A pupil murders his professor over blasphemy

Associate professor Khalid Hameed was killed on Wednesday at the campus of Sadiq Egerton College in the southern city of Bahawalpur, Pakistan. Ktatib Hussain attacked his professor in the early hours of the day. The assassin accused the professor of blasphemy. Khatib said he was also against the un-Islamic events being organised in the department which the slain professor supported.

Thanks to the draconian blasphemy laws of Pakistan, rising religious fundamental in our populace and socio-economic frustration in the youth, we are seeing over and over again what we saw this time in Bahawalpur on 20th March 2019.

With religious sentiments so high in the population, when its youth is exposed to violence-inciting verses in the manuscripts they learn, especially in an earlier age, it leaves an impression on how and what they think.

Whether we want to call it misinterpretation, out of context or devise another similar apology, some verses of the Quran do incite violence. Most religions had had such harsh stances in their revealed books.
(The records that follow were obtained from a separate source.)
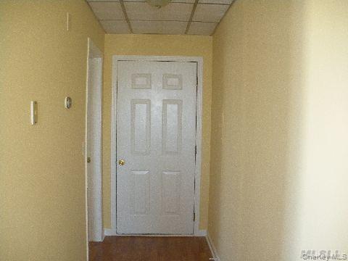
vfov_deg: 40.7
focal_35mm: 35
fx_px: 352
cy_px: 130
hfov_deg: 52.6
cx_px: 174
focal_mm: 6.3
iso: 400
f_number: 3.5
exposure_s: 1/30
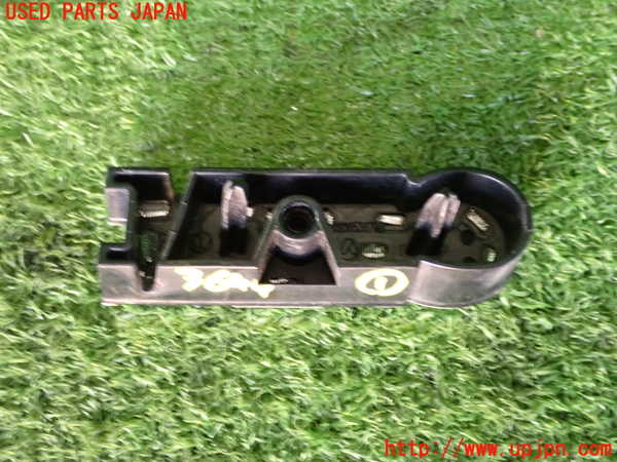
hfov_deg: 40.4
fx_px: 838
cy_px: 231
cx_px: 308
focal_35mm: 47
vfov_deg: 30.9
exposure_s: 1/20
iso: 800
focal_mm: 8.4
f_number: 3.1
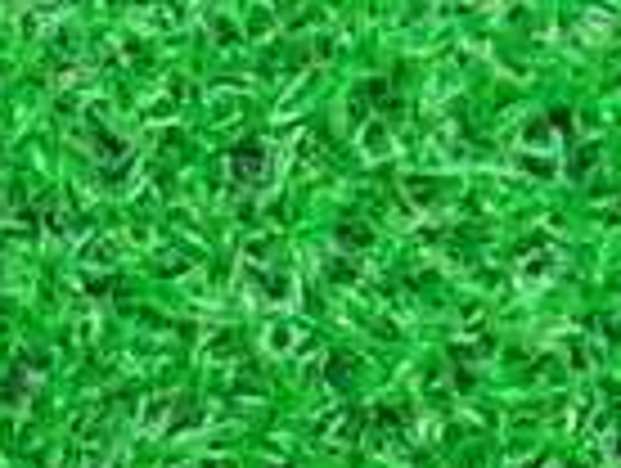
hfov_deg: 11.0
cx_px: -369
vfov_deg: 8.6
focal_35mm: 171
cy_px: 531
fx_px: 3073
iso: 3200
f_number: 3.6
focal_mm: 6.42
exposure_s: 1/160
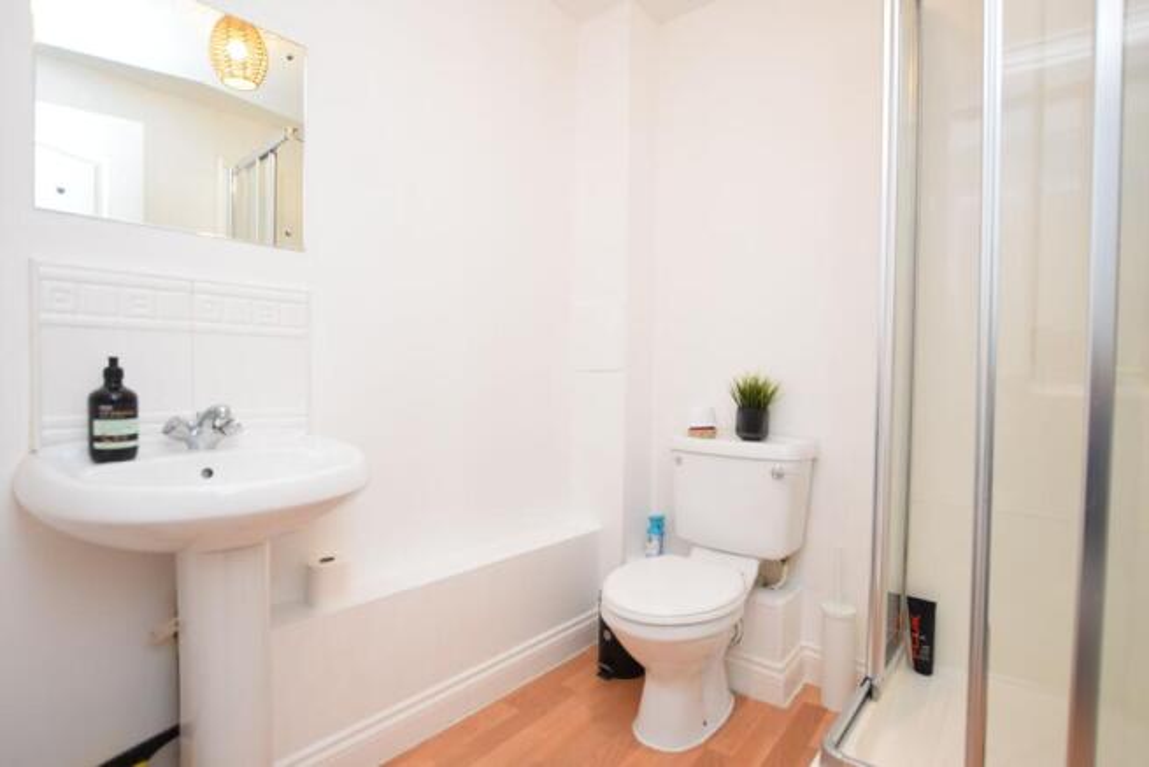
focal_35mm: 18
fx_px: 575
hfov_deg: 90.0
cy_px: 384
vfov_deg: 67.4
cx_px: 574
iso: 800
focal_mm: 12
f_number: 4
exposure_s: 1/60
What makes Islam so special is its self-professed claims for finality for eternity; not being open to any modifications. For instance:

Surah 9:29:

“Fight those who believe not in Allah nor the Last Day, nor hold that forbidden which hath been forbidden by Allah and His Apostle, nor acknowledge the religion of Truth, (even if they are) of the People of the Book, until they pay the Jizya with willing submission, and feel themselves subdued.”

Surah 3:56:

 “As to those who reject faith, I will punish them with terrible agony in this world and in the Hereafter, nor will they have anyone to help.”

The assassin stressed that his professor spoke against Islam repeatedly. Last time I checked, someone being against Islam conveniently falls under the category of an apostate. Let us now see what a Sahi Bukhari Hadith (Volume: 9, Book: 83, Hadith: 17) has to say about apostates.

Narrated Abdullah:

Allah’s Apostle said, “The blood of a Muslim who confesses that none has the right to be worshipped but Allah and that I am His Apostle, cannot be shed except in three cases: In Qisas for murder, a married person who commits illegal sexual intercourse and the one who reverts from Islam (apostate) and leaves the Muslims.”
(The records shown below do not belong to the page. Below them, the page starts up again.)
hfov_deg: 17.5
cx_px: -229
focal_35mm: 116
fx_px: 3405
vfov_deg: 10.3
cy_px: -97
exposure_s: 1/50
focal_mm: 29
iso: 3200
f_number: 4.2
And if the argument is that the Hadiths are in some way an inferior source of reference compared to Quran, let me remind you that the Constitution of Pakistan specifies the Quran and Sunnah to be the two equally valid sources of Islam. So no back-footing from here.

According to the deceased’s son, the attacker said he had killed his professor because of his support for the scheduled function in which “obscenity is promoted”. Khatib believed the planned activities were un-Islamic. For the sake of argument only, assuming his accusations of the planned activities – which as per sources were local traditional dances in a farewell party – as being un-Islamic, what exactly is wrong with anything being un-Islamic?

The problem is the hatred the religion generally has towards the ‘others’. There is a plethora of verses in Quran if references be needed. For a starter, try Surah 8 versus 12-13:

[Remember] when your Lord inspired to the angels, “I am with you, so strengthen those who have believed. I will cast terror into the hearts of those who disbelieved, so strike [them] upon the necks and strike from them every fingertip” [12]. That is because they opposed Allah and His Messenger. And whoever opposes Allah and His Messenger – indeed, Allah is severe in penalty [13]’.

The discontent pertaining to ‘us vs others’ finds its roots in the manuscripts we hold dear – Quran and Sunnah, the personas we cheer – Zia and Mullahs, and the group thinking we conveniently adhere – Hate-preaching Friday sermons and teachings in majority of the madrasahs. Over time, the bigotry begins to pollute the mind’s faculty of empathy; a new normal begins to form. The contempt for the ‘others’ grows so fervent that even the sanctity of life loses its meaning. That is when we come out as fierce animals like this shameless, remorseless Khatib from Bahawalpur who ended the life of a professor whom his friends described as a gentle and nice human being.

Remember, it takes a tiny, delicate, feeble matchstick and a fitting surface to ignite a fire that can then burn hectares. It may start as a flicker but within an eye blink it can go out of hands. Especially when there is volatile fuel leaking here and there.

It is a moment of silence so I will end here and go in hiding to have some remorse over the state of affairs in Pakistan.